Arctic Medical Laboratories
Toronto — Nutritional supplements meant to slow the progression of age-related macular degeneration (AMD) may actually accelerate the disease in people with certain genotypes, according to research recently published1 in the Journal of the American Academy of Ophthalmology1. Carl Awh, M.D. (Nashville, TN) and colleagues evaluated DNA samples that had been collected from the Age-Related Eye Disease Study (AREDS), which demonstrated a modest overall benefit of nutritional supplements for patients with AMD and has served as the basis for most over-the-counter ocular nutritional supplements.
In this published report, Dr. Awh and colleagues analyzed four groups of patients classified by their complement factor H (CFH) and age-related maculopathy susceptibility 2 (ARMS2) genetic risk. The analysis found that for patients with high CFH and low ARMS2 risk, a group that made up 13 percent of the study cohort, the risk of progression to advanced AMD within seven years was 43.2% for those treated with zinc, 40.2% for those treated with the AREDS supplement and 17% for those receiving placebo.
“Patients in this genotype group had worse outcomes when treated with zinc or the AREDS formulation than with placebo,” says Dr. Awh. “AMD patients with 2 high risk CFH alleles and no ARMS2 risk alleles—13.1% of patients in our study—should not take the AREDS formulation.”
Dr. Awh explained that for patients with low CFH and high ARMS2 risk, a group that made up 35 percent of the study cohort, the risk of progression to AMD within seven years was 37 percent lower for those treated with the AREDS supplement than with placebo.
“The AREDS supplements are quite helpful for patients in this group, which is the largest of the four genotype groups. We think that the beneficial response of this genotype group, balanced by the poor response of patients with high CFH and no ARMS2 risk, are the basis for the overall modest benefit demonstrated in AREDS. Our analysis supports the use of genetic testing for patients before recommending an AREDS-type supplement,” adds Dr. Awh.
“Based on these findings as well as an earlier study2 by Dr. Awh, doctors with patients currently taking an AREDS supplement should consider withdrawing zinc-containing regimens in those with genotypes associated with increased progression,” says Brent Zanke, M.D., Ph.D., Chairman and Chief Medical Officer of Arctic Diagnostics. “Further research is needed, but until this is available it makes prudent sense to avoid zinc in those individuals with 2 risk alleles at the CFH locus and no ARMS2 risk alleles.”

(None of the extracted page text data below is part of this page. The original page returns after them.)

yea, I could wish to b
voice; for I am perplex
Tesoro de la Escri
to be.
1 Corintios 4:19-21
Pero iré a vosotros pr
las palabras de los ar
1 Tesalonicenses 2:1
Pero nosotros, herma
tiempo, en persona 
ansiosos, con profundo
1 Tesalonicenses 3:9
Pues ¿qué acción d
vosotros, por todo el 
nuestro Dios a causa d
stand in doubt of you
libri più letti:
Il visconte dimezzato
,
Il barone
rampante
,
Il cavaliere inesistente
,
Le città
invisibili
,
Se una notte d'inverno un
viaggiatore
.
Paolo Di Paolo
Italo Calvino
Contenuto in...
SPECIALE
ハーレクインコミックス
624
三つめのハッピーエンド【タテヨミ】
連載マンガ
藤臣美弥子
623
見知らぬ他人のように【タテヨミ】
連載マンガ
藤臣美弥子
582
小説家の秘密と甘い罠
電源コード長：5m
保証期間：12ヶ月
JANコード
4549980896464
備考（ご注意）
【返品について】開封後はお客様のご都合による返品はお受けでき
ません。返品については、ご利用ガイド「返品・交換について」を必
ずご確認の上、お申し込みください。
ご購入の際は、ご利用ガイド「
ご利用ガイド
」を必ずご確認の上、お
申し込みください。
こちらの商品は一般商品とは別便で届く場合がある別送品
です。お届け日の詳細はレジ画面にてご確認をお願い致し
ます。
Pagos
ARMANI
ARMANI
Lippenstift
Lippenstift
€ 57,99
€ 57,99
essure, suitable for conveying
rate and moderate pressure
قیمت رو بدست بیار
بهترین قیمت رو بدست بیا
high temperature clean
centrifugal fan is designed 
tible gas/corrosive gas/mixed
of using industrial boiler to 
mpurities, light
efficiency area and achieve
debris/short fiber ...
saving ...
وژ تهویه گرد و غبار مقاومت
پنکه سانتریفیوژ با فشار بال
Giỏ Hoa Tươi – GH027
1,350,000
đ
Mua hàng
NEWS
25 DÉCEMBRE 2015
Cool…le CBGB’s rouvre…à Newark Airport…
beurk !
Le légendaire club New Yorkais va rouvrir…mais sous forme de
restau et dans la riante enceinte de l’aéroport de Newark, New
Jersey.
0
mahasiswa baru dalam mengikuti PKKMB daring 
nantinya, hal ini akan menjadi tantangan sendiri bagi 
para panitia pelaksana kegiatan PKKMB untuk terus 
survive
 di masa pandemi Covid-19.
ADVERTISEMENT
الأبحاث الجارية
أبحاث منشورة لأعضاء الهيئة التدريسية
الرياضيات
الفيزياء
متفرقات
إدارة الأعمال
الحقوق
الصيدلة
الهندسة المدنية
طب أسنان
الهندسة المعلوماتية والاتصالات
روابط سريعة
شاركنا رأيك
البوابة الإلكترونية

Genetic testing is available for the CFH and ARMS2 alleles as documented in Dr. Awh’s studies by Arctic Medical Laboratories. Testing patients for high risk genetic profiles is a non-invasive cheek swab taken in the doctor’s office. There are 10 manufacturers that currently provide AREDS formulations with and without zinc as recommended in these studies.
Sources:
- Awh, C, Hawkin, S, Zanke, B, Treatment Response to Antioxidants and Zinc Based on CFH and ARMS2 Genetic Risk Allele Number in the Age-Related Eye Disease Study, Ophthalmology, September 2014.
- Awh, C, Kim, I, et al., CFH and ARMS2 Genetic Polymorphisms Predict Response to Antioxidants and Zinc in Patients with Age-related Macular Degeneration, Ophthalmology, August 2013.